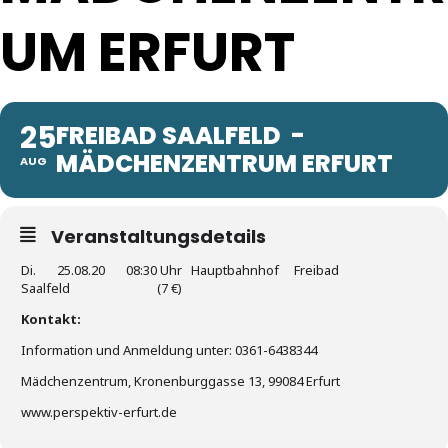
UM ERFURT
25
FREIBAD SAALFELD -
MÄDCHENZENTRUM ERFURT
AUG
Veranstaltungsdetails
Di. 25.08.20 08:30 Uhr Hauptbahnhof Freibad
Saalfeld (7 €)
Kontakt:
Information und Anmeldung unter: 0361-6438344
Mädchenzentrum, Kronenburggasse 13, 99084 Erfurt
www.perspektiv-erfurt.de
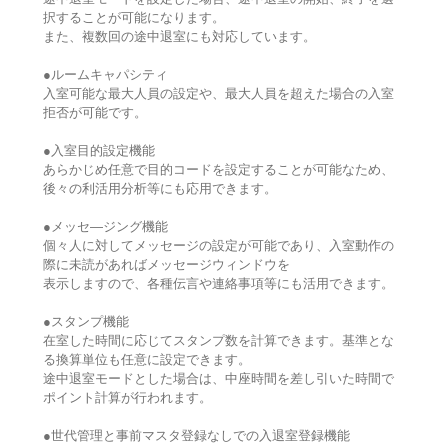
択することが可能になります。
また、複数回の途中退室にも対応しています。
●ルームキャパシティ
入室可能な最大人員の設定や、最大人員を超えた場合の入室
拒否が可能です。
●入室目的設定機能
あらかじめ任意で目的コードを設定することが可能なため、
後々の利活用分析等にも応用できます。
●メッセ―ジング機能
個々人に対してメッセージの設定が可能であり、入室動作の
際に未読があればメッセージウィンドウを
表示しますので、各種伝言や連絡事項等にも活用できます。
●スタンプ機能
在室した時間に応じてスタンプ数を計算できます。基準とな
る換算単位も任意に設定できます。
途中退室モードとした場合は、中座時間を差し引いた時間で
ポイント計算が行われます。
●世代管理と事前マスタ登録なしでの入退室登録機能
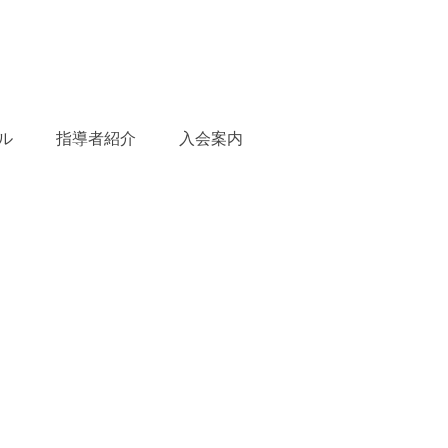
ル
指導者紹介
入会案内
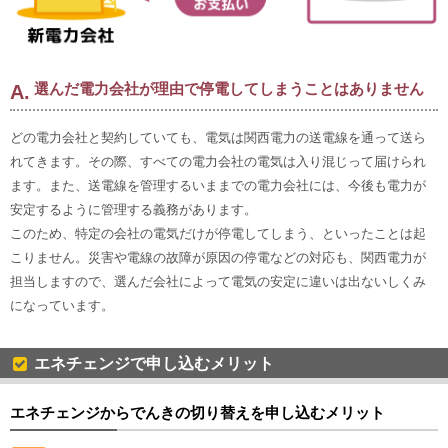
選んだ電力会社が理由で停電してしまうことはありません
どの電力会社と契約していても、電気は関西電力の送電線を通って送ら
れてきます。その際、すべての電力会社の電気は入り混じって届けられ
ます。また、送電線を管理するいままでの電力会社には、今後も電力が
安定するように管理する義務があります。
このため、特定の会社の電気だけが停電してしまう、といったことは起
こりません。災害や電線の故障が原因の停電などの対応も、関西電力が
担当しますので、選んだ会社によって電気の安定に違いは出ないしくみ
になっています。
エネチェンジで申し込むメリット
エネチェンジからでんきの切り替えを申し込むメリット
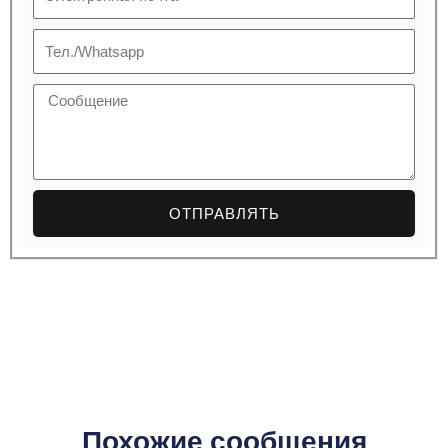
почта
Телефон
Сообщение
ОТПРАВЛЯТЬ
Похожие сообщения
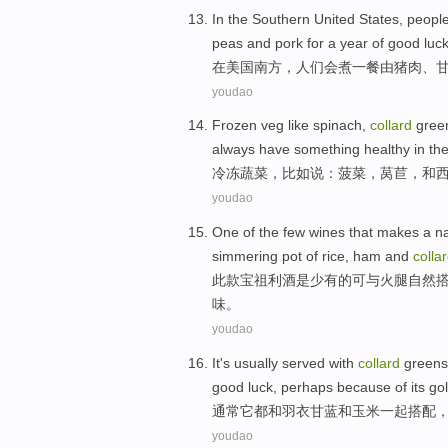
In
the
Southern
United
States,
peopl
peas
and
pork
for
a year
of
good luc
在
美国
南方
，
人们
会
煮
一
餐
由
猪肉
、
youdao
Frozen
veg
like
spinach
,
collard
gree
always have
something
healthy
in th
冷冻
蔬菜
，比如说：
菠菜
，
莴苣
，
和
youdao
One
of
the few
wines
that makes a
na
simmering
pot of
rice
,
ham
and
colla
此款
宝祖利
酒
是
少有的可
与
火腿
自然
味。
youdao
It
's
usually
served
with
collard
green
good
luck
,
perhaps
because
of
its
go
通常
它
都
和
羽衣
甘蓝
和
玉米一起搭配
youdao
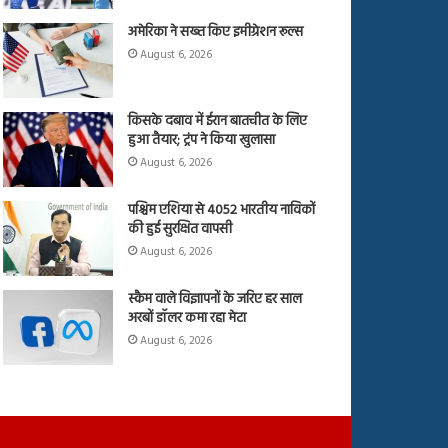
अमेरिका ने सख्त किए इमीग्रेशन रूल्स
August 6, 2026
किसके दबाव में ईरान बातचीत के लिए
हुआ तैयार; ट्रंप ने किया खुलासा
August 6, 2026
पश्चिम एशिया से 4052 भारतीय नाविकों
की हुई सुरक्षित वापसी
August 6, 2026
स्कैम वाले विज्ञापनों के जरिए हर साल
अरबों डॉलर कमा रहा मेटा
August 6, 2026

════════════════════

ASSIGNMENT: Put every line of text from the entries above into a Markdown table with two columns, "Row" for a running row number and "Line" for the line itself. Omit blank lines and the pictures.

WRITTEN ANSWER:
| Row | Line |
|---|---|
| 1 | UM ERFURT |
| 2 | 25 |
| 3 | FREIBAD SAALFELD - |
| 4 | MÄDCHENZENTRUM ERFURT |
| 5 | AUG |
| 6 | Veranstaltungsdetails |
| 7 | Di. 25.08.20 08:30 Uhr Hauptbahnhof Freibad |
| 8 | Saalfeld (7 €) |
| 9 | Kontakt: |
| 10 | Information und Anmeldung unter: 0361-6438344 |
| 11 | Mädchenzentrum, Kronenburggasse 13, 99084 Erfurt |
| 12 | www.perspektiv-erfurt.de |
| 13 | 択することが可能になります。 |
| 14 | また、複数回の途中退室にも対応しています。 |
| 15 | ●ルームキャパシティ |
| 16 | 入室可能な最大人員の設定や、最大人員を超えた場合の入室 |
| 17 | 拒否が可能です。 |
| 18 | ●入室目的設定機能 |
| 19 | あらかじめ任意で目的コードを設定することが可能なため、 |
| 20 | 後々の利活用分析等にも応用できます。 |
| 21 | ●メッセ―ジング機能 |
| 22 | 個々人に対してメッセージの設定が可能であり、入室動作の |
| 23 | 際に未読があればメッセージウィンドウを |
| 24 | 表示しますので、各種伝言や連絡事項等にも活用できます。 |
| 25 | ●スタンプ機能 |
| 26 | 在室した時間に応じてスタンプ数を計算できます。基準とな |
| 27 | る換算単位も任意に設定できます。 |
| 28 | 途中退室モードとした場合は、中座時間を差し引いた時間で |
| 29 | ポイント計算が行われます。 |
| 30 | ●世代管理と事前マスタ登録なしでの入退室登録機能 |
| 31 | ル |
| 32 | 指導者紹介 |
| 33 | 入会案内 |
| 34 | 選んだ電力会社が理由で停電してしまうことはありません |
| 35 | どの電力会社と契約していても、電気は関西電力の送電線を通って送ら |
| 36 | れてきます。その際、すべての電力会社の電気は入り混じって届けられ |
| 37 | ます。また、送電線を管理するいままでの電力会社には、今後も電力が |
| 38 | 安定するように管理する義務があります。 |
| 39 | このため、特定の会社の電気だけが停電してしまう、といったことは起 |
| 40 | こりません。災害や電線の故障が原因の停電などの対応も、関西電力が |
| 41 | 担当しますので、選んだ会社によって電気の安定に違いは出ないしくみ |
| 42 | になっています。 |
| 43 | エネチェンジで申し込むメリット |
| 44 | エネチェンジからでんきの切り替えを申し込むメリット |
| 45 | почта |
| 46 | Телефон |
| 47 | Сообщение |
| 48 | ОТПРАВЛЯТЬ |
| 49 | Похожие сообщения |
| 50 | In |
| 51 | the |
| 52 | Southern |
| 53 | United |
| 54 | States, |
| 55 | peopl |
| 56 | peas |
| 57 | and |
| 58 | pork |
| 59 | for |
| 60 | a year |
| 61 | of |
| 62 | good luc |
| 63 | 在 |
| 64 | 美国 |
| 65 | 南方 |
| 66 | ， |
| 67 | 人们 |
| 68 | 会 |
| 69 | 煮 |
| 70 | 一 |
| 71 | 餐 |
| 72 | 由 |
| 73 | 猪肉 |
| 74 | 、 |
| 75 | youdao |
| 76 | Frozen |
| 77 | veg |
| 78 | like |
| 79 | spinach |
| 80 | , |
| 81 | collard |
| 82 | gree |
| 83 | always have |
| 84 | something |
| 85 | healthy |
| 86 | in th |
| 87 | 冷冻 |
| 88 | 蔬菜 |
| 89 | ，比如说： |
| 90 | 菠菜 |
| 91 | ， |
| 92 | 莴苣 |
| 93 | ， |
| 94 | 和 |
| 95 | youdao |
| 96 | One |
| 97 | of |
| 98 | the few |
| 99 | wines |
| 100 | that makes a |
| 101 | na |
| 102 | simmering |
| 103 | pot of |
| 104 | rice |
| 105 | , |
| 106 | ham |
| 107 | and |
| 108 | colla |
| 109 | 此款 |
| 110 | 宝祖利 |
| 111 | 酒 |
| 112 | 是 |
| 113 | 少有的可 |
| 114 | 与 |
| 115 | 火腿 |
| 116 | 自然 |
| 117 | 味。 |
| 118 | youdao |
| 119 | It |
| 120 | 's |
| 121 | usually |
| 122 | served |
| 123 | with |
| 124 | collard |
| 125 | green |
| 126 | good |
| 127 | luck |
| 128 | , |
| 129 | perhaps |
| 130 | because |
| 131 | of |
| 132 | its |
| 133 | go |
| 134 | 通常 |
| 135 | 它 |
| 136 | 都 |
| 137 | 和 |
| 138 | 羽衣 |
| 139 | 甘蓝 |
| 140 | 和 |
| 141 | 玉米一起搭配 |
| 142 | youdao |
| 143 | अमेरिका ने सख्त किए इमीग्रेशन रूल्स |
| 144 | August 6, 2026 |
| 145 | किसके दबाव में ईरान बातचीत के लिए |
| 146 | हुआ तैयार; ट्रंप ने किया खुलासा |
| 147 | August 6, 2026 |
| 148 | पश्चिम एशिया से 4052 भारतीय नाविकों |
| 149 | की हुई सुरक्षित वापसी |
| 150 | August 6, 2026 |
| 151 | स्कैम वाले विज्ञापनों के जरिए हर साल |
| 152 | अरबों डॉलर कमा रहा मेटा |
| 153 | August 6, 2026 |